I’ve encountered a very weird behaviour and I’m struggling to find the root cause : I’m passing very small float via uniforms to my shader, however it seems that if the value is below a certain threshold the uniform is not updated and keep the previous value, except if the new value is zero ! For what I could test, the threshold seems to be around 5e-7
What is strange is if that I multiply the value by e.g. 1000 and immediately divide that value in the shader by 1000 the threshold is actually shifted by x1000 so it’s not any precision issue in the shader code itself.
Here is an short code to demonstrate the problem, at startup the program displays a blue square, if one press b, the square become red immediately.
However, if one press c, the square becomes a dark red correctly, but when pressed again and again the color does not change until the value is above 1e-9 and the square becomes blue again…

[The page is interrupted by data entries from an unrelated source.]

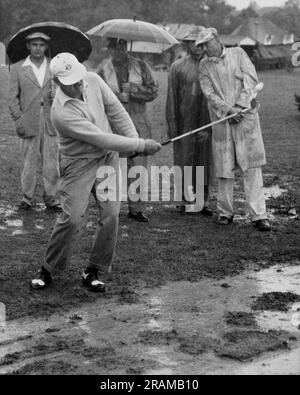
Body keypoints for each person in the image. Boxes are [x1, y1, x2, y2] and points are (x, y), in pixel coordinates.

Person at [31, 53, 161, 292]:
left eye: (79, 79)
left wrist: (133, 141)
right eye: (71, 83)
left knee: (111, 213)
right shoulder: (60, 113)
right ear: (58, 82)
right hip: (78, 163)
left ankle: (93, 269)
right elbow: (99, 138)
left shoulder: (92, 79)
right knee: (72, 218)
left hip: (107, 158)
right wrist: (141, 146)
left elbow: (117, 112)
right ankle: (48, 268)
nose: (79, 85)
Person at [196, 28, 271, 232]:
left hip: (246, 119)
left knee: (252, 167)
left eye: (206, 44)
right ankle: (225, 212)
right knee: (224, 168)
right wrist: (228, 110)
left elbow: (252, 81)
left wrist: (239, 106)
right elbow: (209, 94)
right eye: (200, 46)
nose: (203, 49)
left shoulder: (238, 54)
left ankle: (259, 215)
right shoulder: (203, 66)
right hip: (222, 121)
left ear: (217, 40)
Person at [98, 38, 158, 223]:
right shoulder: (102, 70)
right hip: (112, 125)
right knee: (109, 165)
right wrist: (115, 97)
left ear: (126, 47)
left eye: (122, 46)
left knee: (138, 166)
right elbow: (95, 95)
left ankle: (137, 209)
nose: (119, 50)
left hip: (138, 122)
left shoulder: (141, 66)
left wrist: (133, 92)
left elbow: (154, 90)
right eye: (114, 47)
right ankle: (107, 206)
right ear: (109, 49)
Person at [9, 32, 61, 211]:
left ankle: (52, 199)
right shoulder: (17, 67)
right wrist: (19, 119)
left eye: (42, 45)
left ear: (47, 46)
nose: (38, 48)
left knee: (51, 162)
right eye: (34, 44)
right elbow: (12, 98)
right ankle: (27, 198)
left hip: (50, 120)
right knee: (29, 161)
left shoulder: (54, 66)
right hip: (28, 120)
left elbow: (66, 91)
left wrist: (58, 94)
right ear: (28, 46)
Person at [166, 26, 213, 215]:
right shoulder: (177, 67)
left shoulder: (211, 65)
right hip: (184, 121)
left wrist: (210, 128)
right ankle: (185, 199)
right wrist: (173, 125)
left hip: (207, 121)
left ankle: (203, 200)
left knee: (204, 161)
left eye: (202, 43)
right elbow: (172, 99)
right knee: (184, 159)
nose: (198, 46)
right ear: (187, 44)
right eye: (194, 42)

Python uses 64-bit floating-point variables, but GLSL uses 32-bit. So, the precision is reduced, which has the effect you are seeing here. When you are multiplying by, say, 1024, only the exponent value is changed and not the significand, so it shifts the precision issue with it.
Note that Panda also internally uses 32-bit floats for performance (though it can be recompiled in 64-bit mode), so you would observe the same effect passing a number into (eg.) setPos.
You can use 64-bit floats in your shader by using a type like dvec2. This requires relatively recent hardware. You can also use integers that cover the entire range you wish to represent (this is known as “fixed precision”).
The epsilon of 32-bit floats (the difference between 1.0 and the next storeable value) is 1.19209e-07, which sounds close to the 5e-7 that you reported.
I think i did not describe the problem properly: I’m not adding or comparing values ~1 with values smaller than 1e-7. Here I stay in the 1e-7 to 1e-8 domain, which is safely inside the float precision range (AFAIK, 32-bits float can represent values down to 1e-38). The rounding due to the limited precision should not be noticeable and the range is well under the significance limit.
In the example above, I’m comparing multiple of 1e-9 with 1e-8 and then multiplying this value with 1e8 to get back to the ~1 range which shouldn’t be a problem.
OK, sorry for jumping to a conclusion so quickly. You’re indeed only changing the exponent when pressing c, which can indeed go down way further.
I tried using apitrace, which shows that Panda is consistently passing 1e-9 to the shader, and then suddenly switching to passing 5.12e-7. This is a little odd, and I’ll investigate further. My first thought is that it might have something to do with the way that we use SSE2 variables for storing shader inputs.
(For the record, I had to change the #version in your code to 130 as in is not a valid GLSL 1.20 keyword.)
I had a hunch, so I tried setting “state-cache false” in Config.prc and the issue appears to no longer occur.
I think the issue is that the state cache (which uniquifies ShaderAttrib objects) is using a hash algorithm that converts floating-point numbers to fixed-precision, with the intent of accounting for any floating-point precision issues. I’m not sure whether this was by design, but it’s certainly not having the intended effect here. But, I’m still missing a piece of the puzzle, so I’ll keep looking.
For the record, you can also do use PTAs to change the shader input value, which is more efficient if you are changing it many times and I don’t believe this method suffers from this bug.
I filed an issue. I’ll be taking care of this issue for 1.10.5. Thanks for reporting!